בס״ד

Shlach


Torah Thoughts

In parashat Shlach, we are told to go take the land that was promised to us. However, our trust in G-d and His promise is not strong enough, and we send spies to scout out the land. One spy from each of the twelve tribes (other than Levi, so Efraim and Menashe are each counted as a tribe). They return with a report: the land is so rich that the fruit is enormous (and they bring proof! See the ParshaNosh), but the people there are giants as well! This fear tells G-d that we are not yet ready to take the land, and the ensuing 40 years of wandering yields a new generation: one that was not beaten down by slavery, but which was born or matured in freedom, under the protection of G-d.

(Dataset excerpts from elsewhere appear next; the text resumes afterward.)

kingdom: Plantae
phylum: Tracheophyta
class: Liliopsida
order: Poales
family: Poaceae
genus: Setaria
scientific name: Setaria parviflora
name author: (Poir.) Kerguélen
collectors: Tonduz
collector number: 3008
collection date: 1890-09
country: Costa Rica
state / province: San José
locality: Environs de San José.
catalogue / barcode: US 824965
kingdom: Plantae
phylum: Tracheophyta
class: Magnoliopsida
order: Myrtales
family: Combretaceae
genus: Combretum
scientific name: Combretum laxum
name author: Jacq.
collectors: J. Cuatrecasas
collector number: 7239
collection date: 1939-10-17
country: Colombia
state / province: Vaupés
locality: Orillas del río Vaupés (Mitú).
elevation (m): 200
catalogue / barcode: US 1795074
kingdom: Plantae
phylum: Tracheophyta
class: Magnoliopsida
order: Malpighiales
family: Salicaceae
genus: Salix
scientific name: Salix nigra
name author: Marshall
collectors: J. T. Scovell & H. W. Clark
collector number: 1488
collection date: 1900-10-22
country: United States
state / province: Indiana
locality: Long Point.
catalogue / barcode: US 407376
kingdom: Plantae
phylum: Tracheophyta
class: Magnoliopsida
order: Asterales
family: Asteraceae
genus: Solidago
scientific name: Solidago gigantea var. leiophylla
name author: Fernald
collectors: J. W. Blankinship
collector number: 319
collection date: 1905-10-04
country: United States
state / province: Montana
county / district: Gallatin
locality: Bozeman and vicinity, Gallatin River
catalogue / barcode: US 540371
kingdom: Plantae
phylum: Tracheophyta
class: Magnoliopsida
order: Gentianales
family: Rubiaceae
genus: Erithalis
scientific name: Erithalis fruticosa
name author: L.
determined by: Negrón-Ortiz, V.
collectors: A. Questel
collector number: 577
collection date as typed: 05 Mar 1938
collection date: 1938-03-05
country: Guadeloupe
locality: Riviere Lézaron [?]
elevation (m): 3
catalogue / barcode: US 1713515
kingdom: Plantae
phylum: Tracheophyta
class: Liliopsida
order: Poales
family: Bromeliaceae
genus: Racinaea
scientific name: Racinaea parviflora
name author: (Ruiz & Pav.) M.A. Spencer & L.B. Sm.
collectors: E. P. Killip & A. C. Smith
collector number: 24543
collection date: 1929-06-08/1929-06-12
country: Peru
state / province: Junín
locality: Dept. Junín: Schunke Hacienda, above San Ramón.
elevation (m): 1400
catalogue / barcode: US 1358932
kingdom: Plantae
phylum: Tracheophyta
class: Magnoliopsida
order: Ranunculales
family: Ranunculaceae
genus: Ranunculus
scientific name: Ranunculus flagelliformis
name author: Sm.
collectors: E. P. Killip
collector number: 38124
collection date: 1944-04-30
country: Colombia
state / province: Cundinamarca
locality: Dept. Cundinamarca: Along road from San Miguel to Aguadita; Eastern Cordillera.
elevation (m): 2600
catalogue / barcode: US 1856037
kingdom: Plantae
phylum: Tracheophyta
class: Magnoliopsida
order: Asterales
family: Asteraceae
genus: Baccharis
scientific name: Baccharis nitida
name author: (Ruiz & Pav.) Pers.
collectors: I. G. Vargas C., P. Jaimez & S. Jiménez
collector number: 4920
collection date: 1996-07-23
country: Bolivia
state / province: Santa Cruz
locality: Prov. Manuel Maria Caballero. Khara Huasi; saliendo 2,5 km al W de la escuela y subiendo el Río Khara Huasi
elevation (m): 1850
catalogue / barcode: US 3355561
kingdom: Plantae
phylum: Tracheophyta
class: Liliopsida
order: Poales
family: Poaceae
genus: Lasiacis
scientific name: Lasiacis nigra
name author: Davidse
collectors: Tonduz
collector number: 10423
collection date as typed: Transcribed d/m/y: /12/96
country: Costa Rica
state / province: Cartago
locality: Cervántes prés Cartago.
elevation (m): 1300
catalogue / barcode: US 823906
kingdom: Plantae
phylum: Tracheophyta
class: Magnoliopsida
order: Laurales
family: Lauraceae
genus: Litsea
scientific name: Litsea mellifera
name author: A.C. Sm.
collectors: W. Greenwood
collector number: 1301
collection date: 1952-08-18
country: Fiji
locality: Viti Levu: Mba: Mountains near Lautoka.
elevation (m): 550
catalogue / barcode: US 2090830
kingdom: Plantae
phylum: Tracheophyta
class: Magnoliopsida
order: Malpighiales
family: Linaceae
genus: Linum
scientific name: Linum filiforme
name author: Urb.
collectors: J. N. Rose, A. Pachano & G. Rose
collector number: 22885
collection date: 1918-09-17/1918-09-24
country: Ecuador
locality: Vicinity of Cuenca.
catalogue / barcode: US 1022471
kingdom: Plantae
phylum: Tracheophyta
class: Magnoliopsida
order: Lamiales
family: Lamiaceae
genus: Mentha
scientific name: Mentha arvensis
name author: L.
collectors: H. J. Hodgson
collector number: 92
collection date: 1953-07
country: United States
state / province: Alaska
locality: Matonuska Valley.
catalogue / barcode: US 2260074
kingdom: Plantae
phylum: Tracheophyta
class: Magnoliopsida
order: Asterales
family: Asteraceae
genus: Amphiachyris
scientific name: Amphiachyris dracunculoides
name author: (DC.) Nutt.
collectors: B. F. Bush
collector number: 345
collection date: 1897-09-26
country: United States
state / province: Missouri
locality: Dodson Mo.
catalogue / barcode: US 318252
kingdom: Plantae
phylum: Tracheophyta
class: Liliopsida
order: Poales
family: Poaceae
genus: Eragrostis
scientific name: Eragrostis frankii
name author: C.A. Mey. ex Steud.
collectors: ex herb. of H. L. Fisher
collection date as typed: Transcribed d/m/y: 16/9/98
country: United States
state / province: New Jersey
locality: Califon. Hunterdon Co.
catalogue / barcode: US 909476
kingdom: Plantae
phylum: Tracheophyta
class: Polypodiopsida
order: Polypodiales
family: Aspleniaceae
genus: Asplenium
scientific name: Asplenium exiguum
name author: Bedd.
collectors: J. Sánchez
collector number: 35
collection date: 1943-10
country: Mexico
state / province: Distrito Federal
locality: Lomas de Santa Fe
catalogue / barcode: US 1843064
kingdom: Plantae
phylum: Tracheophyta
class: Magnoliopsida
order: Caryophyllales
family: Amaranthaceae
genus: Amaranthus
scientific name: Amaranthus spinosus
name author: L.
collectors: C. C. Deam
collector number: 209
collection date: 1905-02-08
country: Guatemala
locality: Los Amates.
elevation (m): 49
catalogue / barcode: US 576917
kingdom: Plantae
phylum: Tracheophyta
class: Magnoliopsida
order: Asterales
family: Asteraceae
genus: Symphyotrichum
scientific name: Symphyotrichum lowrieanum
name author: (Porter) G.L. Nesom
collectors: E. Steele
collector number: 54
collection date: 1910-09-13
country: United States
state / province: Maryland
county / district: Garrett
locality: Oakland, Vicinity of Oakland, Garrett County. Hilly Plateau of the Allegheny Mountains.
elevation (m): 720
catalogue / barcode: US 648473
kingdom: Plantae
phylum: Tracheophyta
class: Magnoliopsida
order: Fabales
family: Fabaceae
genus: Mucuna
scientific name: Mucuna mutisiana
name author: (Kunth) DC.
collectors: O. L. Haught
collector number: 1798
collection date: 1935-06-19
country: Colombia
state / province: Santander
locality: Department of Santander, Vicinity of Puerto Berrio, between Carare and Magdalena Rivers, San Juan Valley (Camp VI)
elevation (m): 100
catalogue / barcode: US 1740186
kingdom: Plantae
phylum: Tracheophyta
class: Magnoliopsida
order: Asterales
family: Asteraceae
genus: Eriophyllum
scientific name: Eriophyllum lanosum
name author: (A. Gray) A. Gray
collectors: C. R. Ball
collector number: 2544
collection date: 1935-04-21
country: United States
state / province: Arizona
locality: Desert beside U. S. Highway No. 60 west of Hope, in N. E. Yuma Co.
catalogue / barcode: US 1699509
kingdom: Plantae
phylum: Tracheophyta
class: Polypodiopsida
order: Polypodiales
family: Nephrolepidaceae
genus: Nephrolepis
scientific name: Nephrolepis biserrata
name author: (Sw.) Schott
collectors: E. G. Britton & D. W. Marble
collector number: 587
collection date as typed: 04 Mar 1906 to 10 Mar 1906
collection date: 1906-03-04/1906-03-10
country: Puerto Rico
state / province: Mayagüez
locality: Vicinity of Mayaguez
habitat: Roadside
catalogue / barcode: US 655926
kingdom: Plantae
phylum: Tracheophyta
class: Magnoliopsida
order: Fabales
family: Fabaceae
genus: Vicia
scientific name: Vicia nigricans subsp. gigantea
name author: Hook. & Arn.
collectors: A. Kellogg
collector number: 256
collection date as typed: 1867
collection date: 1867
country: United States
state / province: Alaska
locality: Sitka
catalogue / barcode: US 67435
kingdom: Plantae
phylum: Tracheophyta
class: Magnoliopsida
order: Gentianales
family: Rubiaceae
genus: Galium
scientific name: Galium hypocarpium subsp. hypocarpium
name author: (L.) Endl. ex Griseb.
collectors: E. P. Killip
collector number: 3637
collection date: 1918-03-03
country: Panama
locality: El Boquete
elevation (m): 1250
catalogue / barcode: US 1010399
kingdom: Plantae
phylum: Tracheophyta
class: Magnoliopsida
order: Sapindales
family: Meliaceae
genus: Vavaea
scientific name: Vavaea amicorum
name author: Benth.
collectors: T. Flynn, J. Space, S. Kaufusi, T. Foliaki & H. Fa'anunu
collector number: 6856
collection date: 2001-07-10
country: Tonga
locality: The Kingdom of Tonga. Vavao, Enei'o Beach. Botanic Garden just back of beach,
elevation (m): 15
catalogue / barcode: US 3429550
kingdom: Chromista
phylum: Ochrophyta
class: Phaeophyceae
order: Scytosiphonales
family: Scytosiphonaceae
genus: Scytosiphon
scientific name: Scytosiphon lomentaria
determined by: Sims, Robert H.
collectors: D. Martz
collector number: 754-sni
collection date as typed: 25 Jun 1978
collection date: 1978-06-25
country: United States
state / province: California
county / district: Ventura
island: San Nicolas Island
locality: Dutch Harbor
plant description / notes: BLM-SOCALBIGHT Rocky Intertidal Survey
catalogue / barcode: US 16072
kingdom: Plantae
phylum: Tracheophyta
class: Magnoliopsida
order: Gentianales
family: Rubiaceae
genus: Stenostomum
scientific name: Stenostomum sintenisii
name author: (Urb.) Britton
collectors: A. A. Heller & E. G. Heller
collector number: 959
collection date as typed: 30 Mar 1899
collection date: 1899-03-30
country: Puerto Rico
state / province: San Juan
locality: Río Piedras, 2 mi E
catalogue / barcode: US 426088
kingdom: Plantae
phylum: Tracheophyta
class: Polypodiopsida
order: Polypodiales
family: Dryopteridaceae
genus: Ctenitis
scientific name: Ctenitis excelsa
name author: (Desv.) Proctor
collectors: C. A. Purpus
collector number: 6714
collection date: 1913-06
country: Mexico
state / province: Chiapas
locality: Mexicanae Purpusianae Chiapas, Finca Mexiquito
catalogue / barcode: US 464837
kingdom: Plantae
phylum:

This parsha contains the basis for many of our mitzvot and customs:

The minyan, or quorum of ten, is based on the fact that ten of the twelve spies reported that we would not be able to take the land.

The mitzvah to wear a tzitzit, which is found on the corners of talitot. See my comments and thoughts:

“Everyone Needs a Reminder.”

The mitzvah to burn a portion of dough (“taking challah”) when baking bread.


Tallit

In parashat Shlach, we are ordered to add fringes to the corners of our clothes. These fringes are to include a blue thread. The purpose of having these fringes, we are expressly told, it to remind us of all of the commandments, and to remind us to keep them.

We are taught that the dye to be used for the blue fringe had to be made using a specific shellfish (yes, we can use them for dye, we just cannot eat them), but that we lost the tradition to know which shellfish to use. As such, most fringes (which we are called in Hebrew tsitzit) are now only white (though some think they may have found the shellfish, and others have blue-dyed fringes included perhaps for style but without the correct shellfish; I am not an expert in the halacha and cannot comment on whether this is proper).

Because our regular, day-to-day clothes no longer generally have four corners, we have taken to wearing a special four-cornered garment, called a “Tallit,” in order to enable us to fulfill this mitzvah, or commandment. Many men wear a “tallit kattan,” or a small tallit, either on under or over their shirts, on a regular basis. Because the item to which the fringes are attached must be regular clothes, meaning that there must be a “correct” way to wear it, the sort of large tallit depicted here always has a collar, so you know which way is up.